> **Data**

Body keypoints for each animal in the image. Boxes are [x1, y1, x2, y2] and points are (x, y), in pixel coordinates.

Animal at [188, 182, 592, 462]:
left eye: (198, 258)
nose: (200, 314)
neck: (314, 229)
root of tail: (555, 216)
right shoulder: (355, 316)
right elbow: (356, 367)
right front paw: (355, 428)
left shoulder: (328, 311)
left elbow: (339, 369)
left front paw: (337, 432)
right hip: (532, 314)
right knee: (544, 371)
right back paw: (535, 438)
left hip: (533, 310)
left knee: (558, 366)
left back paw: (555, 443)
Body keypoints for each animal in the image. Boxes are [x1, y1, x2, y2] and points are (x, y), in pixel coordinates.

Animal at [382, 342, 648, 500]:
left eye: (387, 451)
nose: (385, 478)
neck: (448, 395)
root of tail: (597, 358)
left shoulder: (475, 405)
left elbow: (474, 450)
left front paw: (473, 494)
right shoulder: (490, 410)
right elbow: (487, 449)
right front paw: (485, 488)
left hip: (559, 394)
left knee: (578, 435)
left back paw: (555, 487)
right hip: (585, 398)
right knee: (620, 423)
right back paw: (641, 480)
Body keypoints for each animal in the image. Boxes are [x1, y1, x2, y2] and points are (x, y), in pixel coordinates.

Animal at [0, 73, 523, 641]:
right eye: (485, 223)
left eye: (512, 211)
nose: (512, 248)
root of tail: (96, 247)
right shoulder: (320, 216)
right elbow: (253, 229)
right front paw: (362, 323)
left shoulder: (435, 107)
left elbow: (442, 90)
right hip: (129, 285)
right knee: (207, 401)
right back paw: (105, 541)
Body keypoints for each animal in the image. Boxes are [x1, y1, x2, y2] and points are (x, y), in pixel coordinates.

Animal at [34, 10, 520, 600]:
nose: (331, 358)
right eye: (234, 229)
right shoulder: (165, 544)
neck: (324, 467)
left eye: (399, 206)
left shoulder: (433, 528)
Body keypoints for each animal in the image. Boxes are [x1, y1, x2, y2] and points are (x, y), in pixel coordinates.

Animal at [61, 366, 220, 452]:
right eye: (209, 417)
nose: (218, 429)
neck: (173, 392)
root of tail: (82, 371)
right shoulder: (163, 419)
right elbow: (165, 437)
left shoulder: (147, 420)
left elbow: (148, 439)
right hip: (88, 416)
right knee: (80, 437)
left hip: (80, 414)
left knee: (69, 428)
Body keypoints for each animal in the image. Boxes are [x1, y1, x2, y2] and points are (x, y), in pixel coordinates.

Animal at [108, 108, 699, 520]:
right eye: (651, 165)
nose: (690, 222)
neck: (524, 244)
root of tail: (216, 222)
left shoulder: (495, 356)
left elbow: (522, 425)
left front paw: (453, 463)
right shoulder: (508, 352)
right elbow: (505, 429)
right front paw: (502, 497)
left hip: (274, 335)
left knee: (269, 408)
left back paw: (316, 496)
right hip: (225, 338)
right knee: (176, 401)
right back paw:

> **Directions for this task**
The task requires an exact copy of all the lines above.

> **Answer to this problem**
Body keypoints for each animal in the image. Boxes are [x1, y1, x2, y2] and points are (x, y), in pixel coordinates.

Animal at [188, 182, 592, 462]:
left eye: (198, 258)
nose: (200, 314)
neck: (314, 229)
root of tail: (555, 216)
right shoulder: (355, 316)
right elbow: (356, 367)
right front paw: (355, 428)
left shoulder: (328, 311)
left elbow: (339, 369)
left front paw: (337, 432)
right hip: (532, 314)
right knee: (544, 371)
right back paw: (535, 438)
left hip: (533, 310)
left knee: (558, 366)
left back paw: (555, 443)
Body keypoints for each animal in the image. Boxes are [x1, y1, x2, y2] and points are (x, y), in pixel coordinates.

Animal at [382, 342, 648, 500]:
left eye: (387, 451)
nose: (385, 478)
neck: (448, 395)
root of tail: (597, 358)
left shoulder: (475, 405)
left elbow: (474, 450)
left front paw: (473, 494)
right shoulder: (490, 410)
right elbow: (487, 449)
right front paw: (485, 488)
left hip: (559, 394)
left knee: (578, 435)
left back paw: (555, 487)
right hip: (585, 398)
right knee: (620, 423)
right back paw: (641, 480)
Body keypoints for each animal in the image. Boxes are [x1, y1, x2, y2] and points are (x, y), in pixel coordinates.

Animal at [0, 73, 523, 641]:
right eye: (485, 223)
left eye: (512, 211)
nose: (512, 248)
root of tail: (96, 247)
right shoulder: (320, 216)
right elbow: (253, 229)
right front paw: (362, 323)
left shoulder: (435, 107)
left elbow: (442, 90)
right hip: (129, 285)
right knee: (207, 401)
right back paw: (105, 541)
Body keypoints for each animal in the image. Boxes are [x1, y1, x2, y2] and points are (x, y), in pixel coordinates.

Animal at [34, 10, 520, 600]:
nose: (331, 358)
right eye: (234, 229)
right shoulder: (165, 544)
neck: (324, 467)
left eye: (399, 206)
left shoulder: (433, 528)
Body keypoints for each animal in the image. Boxes are [x1, y1, x2, y2] and points are (x, y), in pixel coordinates.

Animal at [61, 366, 220, 452]:
right eye: (209, 417)
nose: (218, 429)
neck: (173, 392)
root of tail: (82, 371)
right shoulder: (163, 419)
right elbow: (165, 437)
left shoulder: (147, 420)
left elbow: (148, 439)
right hip: (88, 416)
right knee: (80, 437)
left hip: (80, 414)
left knee: (69, 428)
Body keypoints for each animal in the image. Boxes are [x1, y1, x2, y2] and points are (x, y), in pixel coordinates.

Animal at [108, 108, 699, 520]:
right eye: (651, 165)
nose: (690, 222)
neck: (524, 244)
root of tail: (216, 222)
left shoulder: (495, 356)
left elbow: (522, 425)
left front paw: (453, 463)
right shoulder: (508, 352)
right elbow: (505, 429)
right front paw: (502, 497)
left hip: (274, 335)
left knee: (269, 408)
left back paw: (316, 496)
right hip: (225, 338)
right knee: (176, 401)
right back paw:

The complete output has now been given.